Dear Mr. Cooper,
I suppose it goes without saying that you don’t know me — after all you died thirty years before I was born — but I hope it wouldn’t be too much of a presumption for me to say, that in some small way I feel like I know you. What’s that they say about everything an artist creates being a self-portrait? I guess its possible that’s all a bunch of hooey. I suppose it could be that there was nothing in your soul of the love and longing that seem to permeate your work. But I doubt it.
I’m writing mainly because of the impact your radio show Quiet Please has had on me, as a person and as a writer. No one makes radio shows here in the future. Well, almost no one. Now it’s all about the television. And while that’s not all bad, it still makes me a little sad to think that the art of the audio drama, the art you contributed so much to, has become something of a niche market in modern society. Probably you saw it coming. Your works crackled out of speakers during the last great days of radio. Already television was strangling that great medium and in a decade after your death it would be almost forgotten.
And you. You would be almost forgotten.
Did you know? When you looked into the murky fog of the future did you suspect that your name, the things you had done would grow dim in the fickle memories of the people to come?
When you were crafting such perfect suspense, such brilliant characters and prescient concepts, when you were creating works of beauty and genius, did you suspect that they would fade in favor of the new, the flashy, the vapid, self-important echoes to come? I hope you didn’t. I hope you died with the thought that with all you had done your name would live on for generations.

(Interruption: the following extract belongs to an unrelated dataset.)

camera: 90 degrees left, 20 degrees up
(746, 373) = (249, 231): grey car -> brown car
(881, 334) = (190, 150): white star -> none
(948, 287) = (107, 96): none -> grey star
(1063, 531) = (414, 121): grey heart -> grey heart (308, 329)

Really though, you shouldn’t be too downhearted about it. It’s their loss. They’ll never get to experience the masterful way in which you drew your listeners into your show, inviting them to take part in the narrative as if you were sitting there in the living room with them, spinning a fantastic yarn. You didn’t break the fourth wall so much as you enticed your audience to step across it’s shimmering threshold of their own accord.

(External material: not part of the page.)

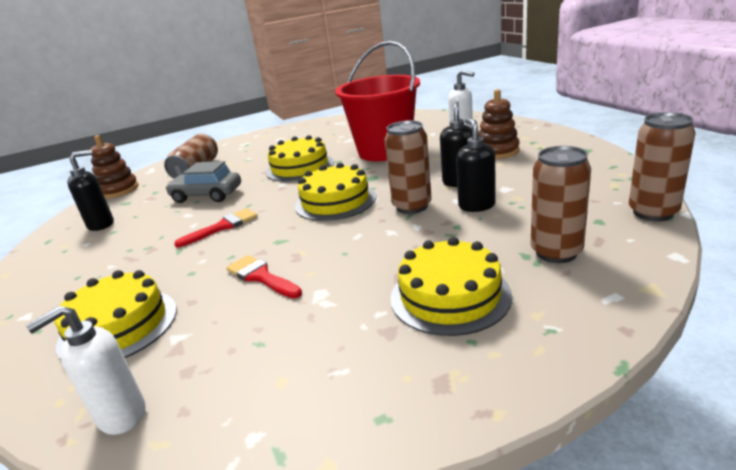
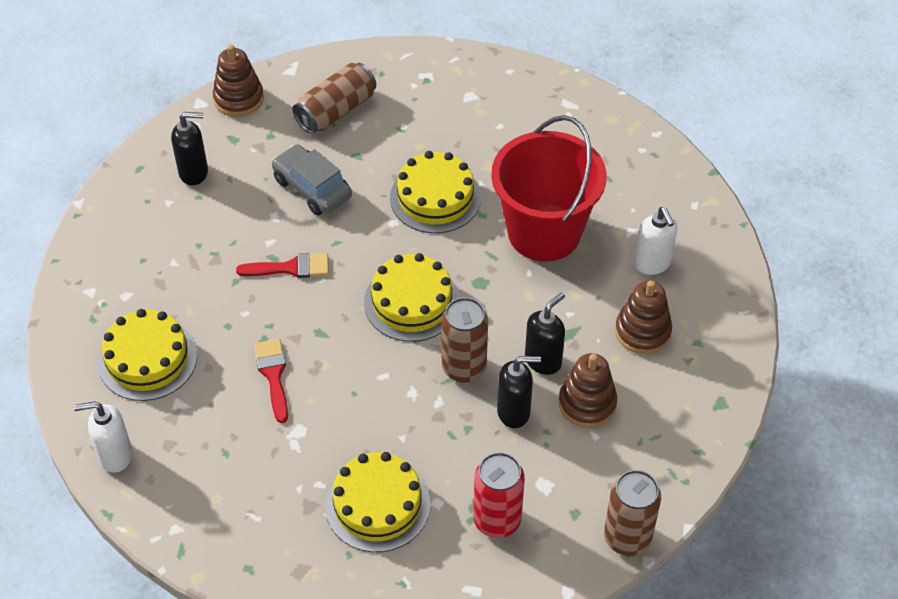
camera: 30 degrees right, 25 degrees up
(476, 205) = (514, 412): black soap dispenser -> black soap dispenser turned 60 degrees clockwise
(515, 182) = (587, 403): none -> brown stacking toy
(556, 252) = (497, 520): brown can -> red can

And there are still those of us who remember. In a sense your shows now have the capacity to reach more people than they ever did in your day. Now there’s something you couldn’t have envisioned, this wonderful oddity called the internet. There are websites devoted to you, fans who have found each other through their mutual love of your show, online archives where the surviving audio from Quiet Please is publicly available. I’d like to think you’d approve of that.

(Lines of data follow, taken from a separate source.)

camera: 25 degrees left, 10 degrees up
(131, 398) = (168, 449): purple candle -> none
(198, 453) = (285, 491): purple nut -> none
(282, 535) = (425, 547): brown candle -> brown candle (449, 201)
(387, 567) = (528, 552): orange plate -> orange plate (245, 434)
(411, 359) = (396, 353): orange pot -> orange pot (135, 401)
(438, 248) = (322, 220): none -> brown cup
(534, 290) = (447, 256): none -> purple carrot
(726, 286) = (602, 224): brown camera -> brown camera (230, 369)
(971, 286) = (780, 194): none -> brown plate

And, if you don’t mind me saying, your obscurity, while it is troubling, is something of an encouragement to me. Hear me out. The thing is, I know you were a great writer. I know the stories you spun on Quiet Please, stories that experimented with their medium, stories that took risks and stretched the bounds of what anyone else was doing at the time, stories that remain fresh and compelling seventy years after they aired, I know that those stories were nothing less than masterpieces.
And if the world at large could forget that, then maybe I shouldn’t be so concerned that I’m still struggling in the depths of obscurity. Not that I’m implying I’ve got a tenth of your skill as a writer, but your writing has inspired me to stretch beyond what I think I’m capable of, and your example has proven to me that its possible to create something great and moving and powerful and still be mostly ignored.
And maybe that’s okay. I don’t know. What I do know is that, if only for a moment, you’ve helped me to hush the demons of doubt and fear. And for that, for everything, I thank you.